Burial ground, Killeane, Co. Cork
Co. Cork |
Burial Grounds
At Killeane in County Cork, a modern house stands on ground that was once recorded as a children's burial ground.
There is nothing to see there now, no mound, no kerbing, no scatter of small markers, but the place had a name and a designated purpose distinct enough that the Ordnance Survey saw fit to label it on its six-inch map in 1842.
The label the surveyors used, "Children's Burial Ground", almost certainly points to what was once known in Irish tradition as a cillín, a small, unconsecrated plot used for the burial of unbaptised infants and others who, under Catholic practice of the period, were excluded from burial in consecrated ground. These sites were typically set apart from parish graveyards, often located at townland boundaries, on marginal land, or near older, pre-Christian monuments.

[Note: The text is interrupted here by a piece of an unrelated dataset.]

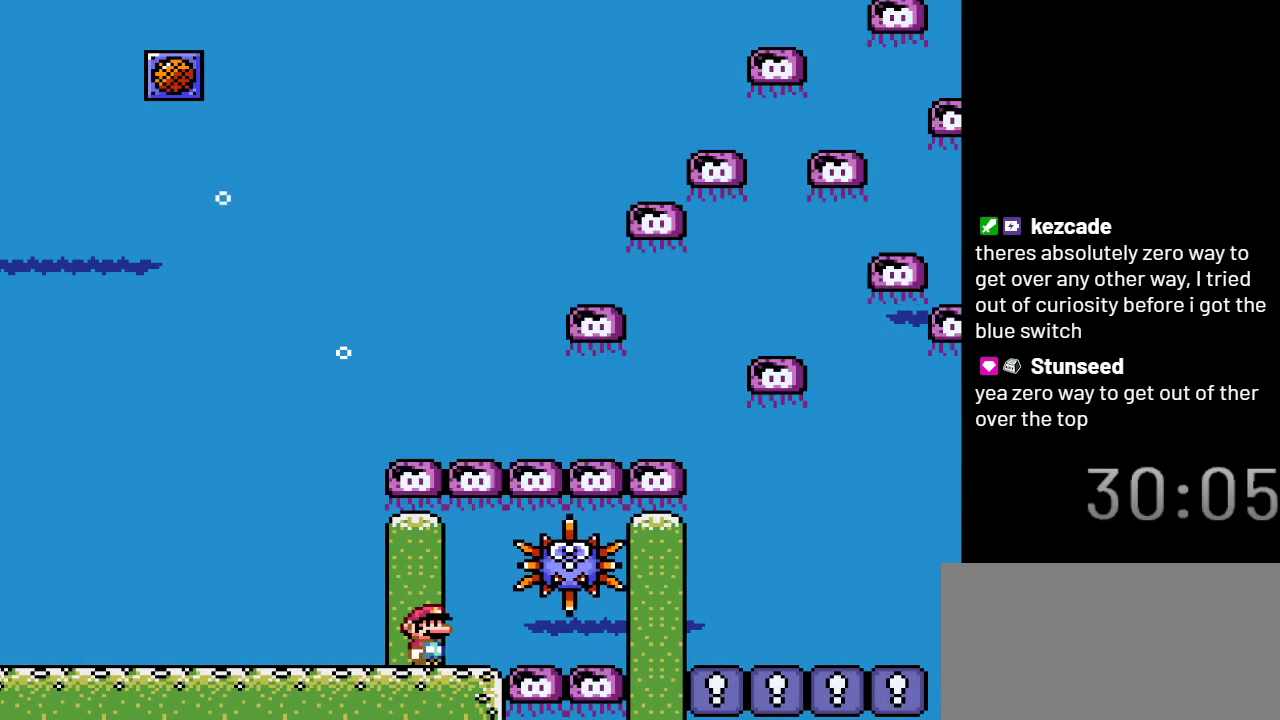
{"buttons": ["DPAD_RIGHT"], "events": [[217, "DPAD_RIGHT", "down"], [267, "B", "down"], [383, "B", "up"]]}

They were quietly maintained by local communities for generations, their existence passed on through memory rather than formal record. By the time the OS teams were mapping the country in the mid-nineteenth century, many such places were already fading from active use, documented in cartographic ink even as the communities that sustained them were being torn apart by famine and emigration. The 1842 map gives Killeane's cillín a fixed point in time, a moment when it was still known and named. What happened to it after that is unrecorded, and at some point a house was built on the site, erasing whatever surface evidence may once have existed.